▽

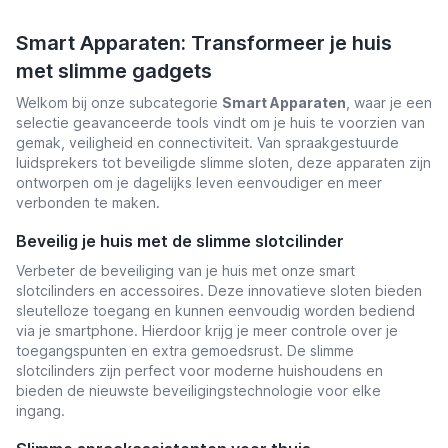
Smart Apparaten: Transformeer je huis
met slimme gadgets
Welkom bij onze subcategorie
Smart Apparaten
, waar je een
selectie geavanceerde tools vindt om je huis te voorzien van
gemak, veiligheid en connectiviteit. Van spraakgestuurde
luidsprekers tot beveiligde slimme sloten, deze apparaten zijn
ontworpen om je dagelijks leven eenvoudiger en meer
verbonden te maken.
Beveilig je huis met de slimme slotcilinder
Verbeter de beveiliging van je huis met onze smart
slotcilinders en accessoires. Deze innovatieve sloten bieden
sleutelloze toegang en kunnen eenvoudig worden bediend
via je smartphone. Hierdoor krijg je meer controle over je
toegangspunten en extra gemoedsrust. De slimme
slotcilinders zijn perfect voor moderne huishoudens en
bieden de nieuwste beveiligingstechnologie voor elke
ingang.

△

[Exercise goal] Lines above with "onze" in them are the ones to copy.

[Answer space]
Welkom bij onze subcategorie
Verbeter de beveiliging van je huis met onze smart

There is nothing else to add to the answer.